Start of Source passage

Kenneth To 杜敬謙

Personal information
- Full name: Kenneth To King-him
- Nickname: Kenny
- National team: Australia (2004–2016) Hong Kong (2017–2019)
- Born: 7 July 1992 Hong Kong
- Died: 19 March 2019 (aged 26) Gainesville, Florida, U.S.
- Height: 170 cm (5 ft 7 in)
- Weight: 70 kg (154 lb; 11 st 0 lb)

Sport
- Sport: Swimming
- Strokes: Individual medley, freestyle, butterfly, breaststroke
- Club: Trinity Grammar School
- Coach: Matthew Brown, Chen Qin

Medal record
World Championships (LC)
| Silver medal – second place | 2013 Barcelona | 4×100 m medley |
World Championships (SC)
| Silver medal – second place | 2012 Istanbul | 100 m medley |
| Bronze medal – third place | 2012 Istanbul | 4×100 m freestyle |
| Bronze medal – third place | 2012 Istanbul | 4×100 m medley |
Commonwealth Games
| Gold medal – first place | 2014 Glasgow | 4×100 m freestyle |
| Silver medal – second place | 2014 Glasgow | 4×100 m medley |
Youth Olympic Games
| Gold medal – first place | 2010 Singapore | 4×100 m medley |
| Silver medal – second place | 2010 Singapore | 50 m freestyle |
| Silver medal – second place | 2010 Singapore | 200 m medley |
| Silver medal – second place | 2010 Singapore | 4×100 m freestyle |
| Bronze medal – third place | 2010 Singapore | 100 m freestyle |
| Bronze medal – third place | 2010 Singapore | 4×100 m medley |

= Kenneth To =

Hong Kong Australian swimmer (1992–2019)

Kenneth King-him To (7 July 1992 – 19 March 2019) was a Hong Kong Australian swimmer who practised individual medley, freestyle, butterfly and breaststroke. He won 6 medals at the 2010 Summer Youth Olympics, was the male overall winner of the 2012 FINA Swimming World Cup and was a World Championships silver medallist. He was the holder of 16 Hong Kong national swimming records.

==Early life==

After moving to Australia from Hong Kong at the age of 2, To started swimming at the age of 5 at his local pool. He was originally scared of the water, but by age 12, had made rapid progress through his primary school swimming program. Growing up, To had a very successful junior career, winning medals at both the 2009 Australian Youth Olympic Festival in Sydney and the 2008 Commonwealth Youth Games in Pune.

== Career ==
In 2009, he came into the swimming spotlight when he broke Ian Thorpe's decade-old Australian record in the 16 years 200m individual medley, swimming a time of 2:04.31. At the 2010 Summer Youth Olympics in Singapore, To won gold in the 4 × 100 m medley relay, silver in the 50m freestyle, 200m medley and 4 × 100 m mixed freestyle relay, and bronze in the 100m freestyle and 4 × 100 m mixed medley relay.

End of Source passage
Start of Information

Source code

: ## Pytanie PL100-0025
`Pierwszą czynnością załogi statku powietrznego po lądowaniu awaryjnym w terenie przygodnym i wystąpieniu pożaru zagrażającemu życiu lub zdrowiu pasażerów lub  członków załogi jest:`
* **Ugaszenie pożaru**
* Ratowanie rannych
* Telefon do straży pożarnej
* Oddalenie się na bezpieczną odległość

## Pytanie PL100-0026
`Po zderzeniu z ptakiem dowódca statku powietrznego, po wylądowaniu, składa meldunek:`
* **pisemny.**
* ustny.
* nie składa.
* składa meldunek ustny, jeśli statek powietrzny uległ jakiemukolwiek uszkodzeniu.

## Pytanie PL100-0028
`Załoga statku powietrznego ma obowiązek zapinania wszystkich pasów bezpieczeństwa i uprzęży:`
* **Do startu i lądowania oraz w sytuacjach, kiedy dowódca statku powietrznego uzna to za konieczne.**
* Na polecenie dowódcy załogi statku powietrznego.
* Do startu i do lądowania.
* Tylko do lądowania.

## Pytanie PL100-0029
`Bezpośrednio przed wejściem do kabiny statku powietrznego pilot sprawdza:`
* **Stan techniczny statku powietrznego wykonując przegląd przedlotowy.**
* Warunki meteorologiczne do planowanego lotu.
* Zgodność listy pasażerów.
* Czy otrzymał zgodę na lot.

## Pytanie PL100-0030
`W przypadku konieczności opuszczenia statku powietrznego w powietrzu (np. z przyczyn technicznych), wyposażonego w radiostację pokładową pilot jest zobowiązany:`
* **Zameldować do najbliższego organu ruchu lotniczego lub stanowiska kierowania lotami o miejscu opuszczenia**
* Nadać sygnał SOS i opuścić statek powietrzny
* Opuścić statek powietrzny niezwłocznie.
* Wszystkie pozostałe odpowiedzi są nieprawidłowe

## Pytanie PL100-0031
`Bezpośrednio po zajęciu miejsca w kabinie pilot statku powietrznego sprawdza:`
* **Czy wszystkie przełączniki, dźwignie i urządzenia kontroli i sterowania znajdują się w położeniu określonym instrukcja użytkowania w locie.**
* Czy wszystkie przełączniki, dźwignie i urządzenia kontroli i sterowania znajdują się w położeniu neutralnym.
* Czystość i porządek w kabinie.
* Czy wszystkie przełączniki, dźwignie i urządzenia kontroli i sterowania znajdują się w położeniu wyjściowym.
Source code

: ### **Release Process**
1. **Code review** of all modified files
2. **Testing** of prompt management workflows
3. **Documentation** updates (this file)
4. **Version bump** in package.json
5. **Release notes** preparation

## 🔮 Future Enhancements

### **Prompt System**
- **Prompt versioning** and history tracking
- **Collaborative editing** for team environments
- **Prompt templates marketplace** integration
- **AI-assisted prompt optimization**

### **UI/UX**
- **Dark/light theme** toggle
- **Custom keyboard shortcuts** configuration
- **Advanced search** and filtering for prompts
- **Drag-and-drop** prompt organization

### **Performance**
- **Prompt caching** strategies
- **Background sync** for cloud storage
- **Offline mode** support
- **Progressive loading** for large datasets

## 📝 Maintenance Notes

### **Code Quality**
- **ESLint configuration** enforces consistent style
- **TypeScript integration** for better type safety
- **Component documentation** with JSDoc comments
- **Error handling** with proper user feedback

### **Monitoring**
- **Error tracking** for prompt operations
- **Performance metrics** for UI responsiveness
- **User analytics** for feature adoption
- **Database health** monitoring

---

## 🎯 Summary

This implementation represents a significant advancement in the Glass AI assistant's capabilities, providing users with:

End of Information

## Exercises to complete
A: Which host cities are named in the medal record of the Kenneth To article?
B: Carry on the Kenneth To article from its final sentence.

## Activity answers
A: Barcelona, Istanbul, Glasgow, Singapore

B:
At the 2010 Junior Pan Pacific Swimming Championships in Maui, To won gold in the 50m freestyle, 100m freestyle and 4 × 200 m freestyle relay, and silver in the 4 × 100 m freestyle and medley relays. At the 2010 Australian Short Course Swimming Championships in Brisbane, To made his breakthrough onto the senior Australian Swimming Team. He won gold in the 100m medley, silver in the 200m medley and bronze in the 100m breaststroke, earning selection to compete at the 2010 FINA World Swimming Championships (25 m). At the 2010 FINA World Swimming Championships (25 m) in Dubai, To placed 5th in the 100m medley and 6th in the 200m medley.

To regained selection on the Australian Swim Team at the 2011 Australian Swimming Championships in Sydney. He won silver in the 200m medley, earning selection to compete at the 2011 World Aquatics Championships, where he placed 7th in the 200m medley. In the heats of that event, he had a breakout performance, clocking 1:59.02 to rank 3rd overall going into the semifinal. At the 2011 FINA Swimming World Cup series, To placed 9th in the men's overall scoring on a total of 31 points.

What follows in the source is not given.